Wheat yields in Argentina are double those of Brazil. Sugar yields in Brazil, on the other hand, are double those of beets in the temperate-zone countries. Dairy cattle suffer in the moist tropics. Desert countries have trouble growing feed for livestock and poultry. All over the world, the comparative advantages are far greater and more permanent in farming than in any other industry.

At the same time, the world’s best farmland has relatively few wildlife species. The Great Plains of North America had 60 million bison, 100 million antelopes, and a billion prairie dogs-but that’s only three species. Researchers have recently counted more wild species in three square kilometers of the Amazon rain forest than in all of North America.

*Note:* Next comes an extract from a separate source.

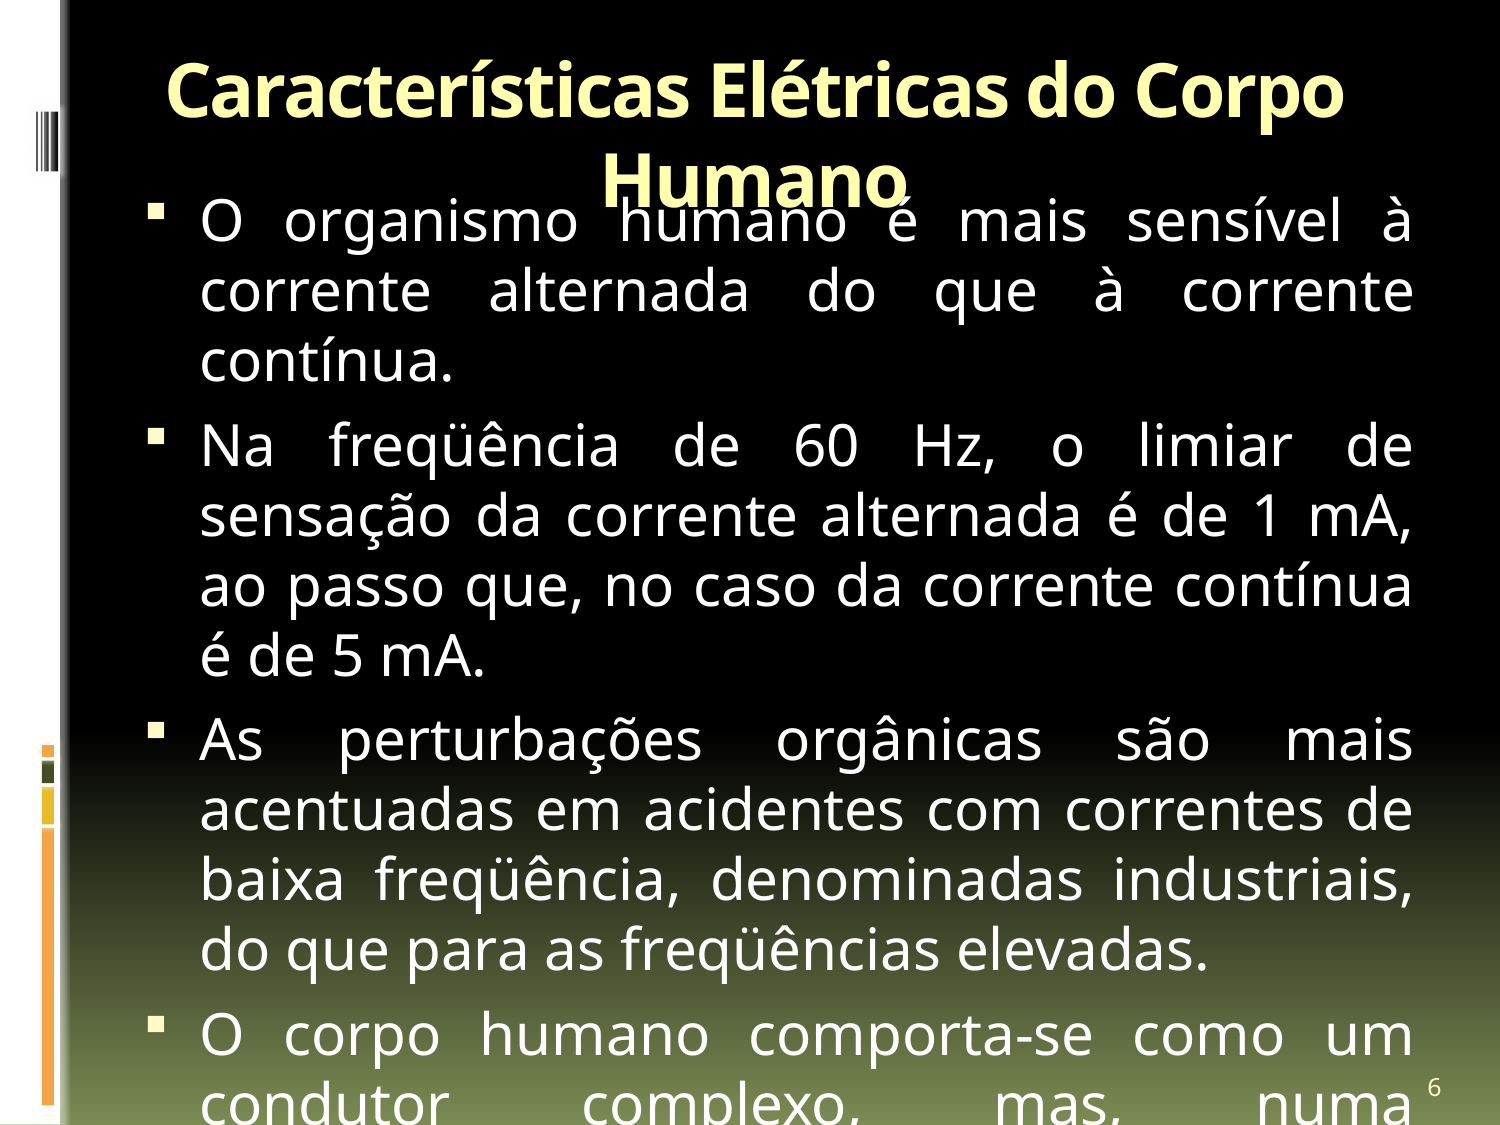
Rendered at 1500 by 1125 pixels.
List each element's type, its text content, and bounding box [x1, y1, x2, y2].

title Características Elétricas do Corpo Humano [82, 35, 1428, 153]
list O organismo humano é mais sensível à corrente alternada do que à corrente contínua. Na freqüência de 60 Hz, o limiar de sensação da corrente alternada é de 1 mA, ao passo que, no caso da corrente contínua é de 5 mA. As perturbações orgânicas são mais acentuadas em acidentes com correntes de baixa freqüência, denominadas industriais, do que para as freqüências elevadas. O corpo humano comporta-se como um condutor complexo, mas, numa simplificação, podemos assimilá-lo a um condutor simples e homogêneo. [116, 175, 1430, 1079]
slide_number 6 [1412, 1052, 1488, 1113]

The goal of world farm policy should be to use its best land as intensively as sustainability permits, and to leave as much of the poorer land as possible to Nature. Free trade and agricultural research are the two powerful ways to do this.

Without farm trade liberalization, the 21st century promises to be a period of stifling stagnation for the world’s export farmers, and a period of high food costs and wildlands destruction in the densely-populated parts of the Third World.

With farm trade liberalization, there will be a hugely dynamic interaction between population growth, increased incomes, consumer tastes, pet numbers, cropland, and new technology. There is no way we can pick all the winners in advance-but we can be sure that this competition will be healthier and more constructive than the subsidy-imposed stagnation of world farm markets that is the alternative.